A new study from Italy indicates that HHV-6 reactivation is selectively increased among patients suffering from autoimmune connective tissue diseases (ACTD). Low levels of HHV-6 DNA were detected in the serum of 26% of ACTD patients, which was significantly greater than that observed amongst controls (P < 0.0002). The authors used a highly sensitive assay and the median viral load for these patients was under 100 copies/ml, which would fall below the current level of detection at most clinical laboratories. The group also found a significant association between HHV-6 reactivation and the active disease state for lupus erythematosus (P = 0.021).

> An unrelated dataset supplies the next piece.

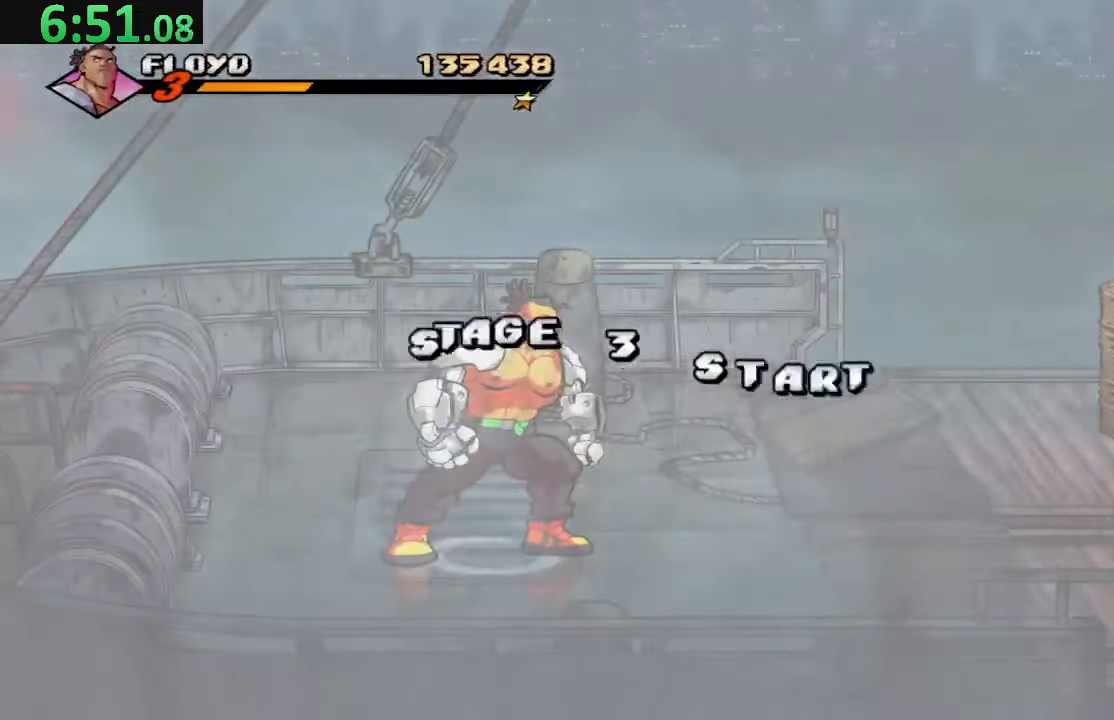
{"buttons": ["DPAD_RIGHT"], "left_stick": "center", "right_stick": "center", "events": []}
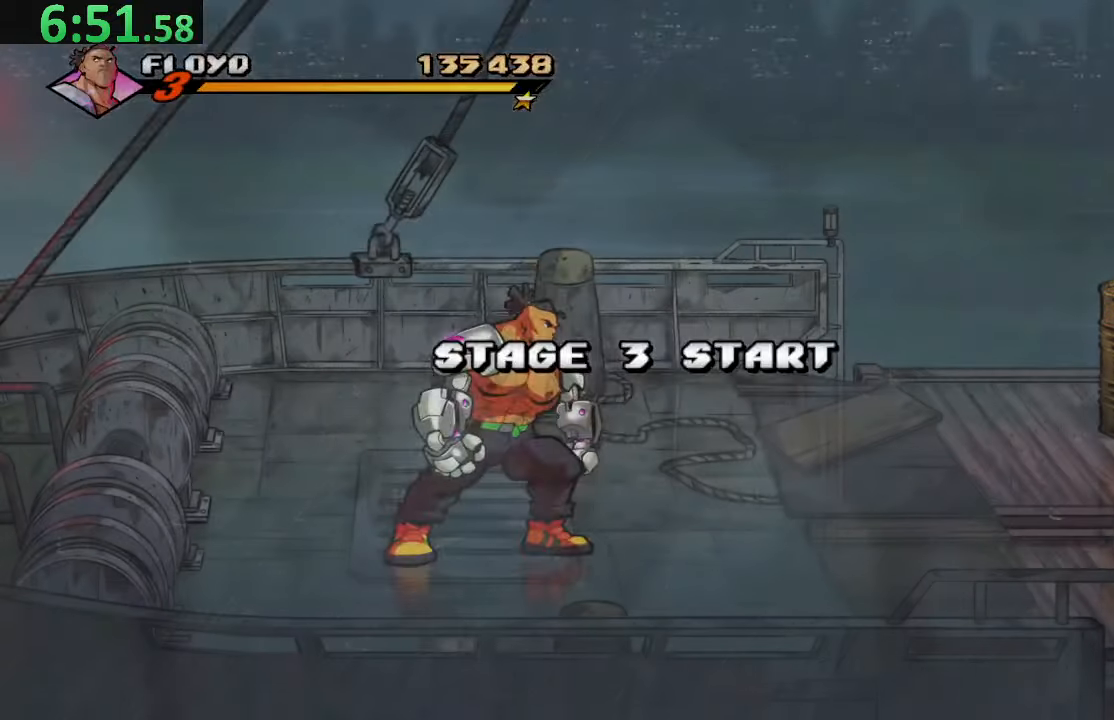
{"buttons": ["DPAD_RIGHT"], "left_stick": "center", "right_stick": "center", "events": [[317, "CROSS", "down"], [467, "CROSS", "up"]]}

By contrast, the rate of EBV viremia was similar in patients and controls groups, while CMV, HHV-8, and parvovirus B19 viremia was not detected in any subject.
In the paper, published in the Journal of Medical Virology this month, the group evaluated samples from 115 patients affected by different autoimmune connective tissue disorders. They found HHV-6 viremia in systemic sclerosis (27%), systemic lupus (36%), discoid lupus (32%). The prevalence for rheumatoid arthritis and dermatomyositis was between 10-20%, compared to 6.6% of 105 healthy controls and patients with other inflammatory diseases. In addition, HHV-6 and anti-EBV early antigen IgG titers were both signiﬁcantly elevated among ACTD patients as compared to healthy controls.
The group previously published a study linking HHV-6A to Hashimoto’s Thyroiditis (HT), an autoimmune disorder that is the most common of all thyroid diseases (Caselli 2012). The authors conclude that their data does not offer a definitive answer on whether HHV-6 acts as a pathogenic factor predisposing patients to the development of some prominent autoimmune diseases or, conversely, or if these disorders may predispose patients to HHV-6 reactivation.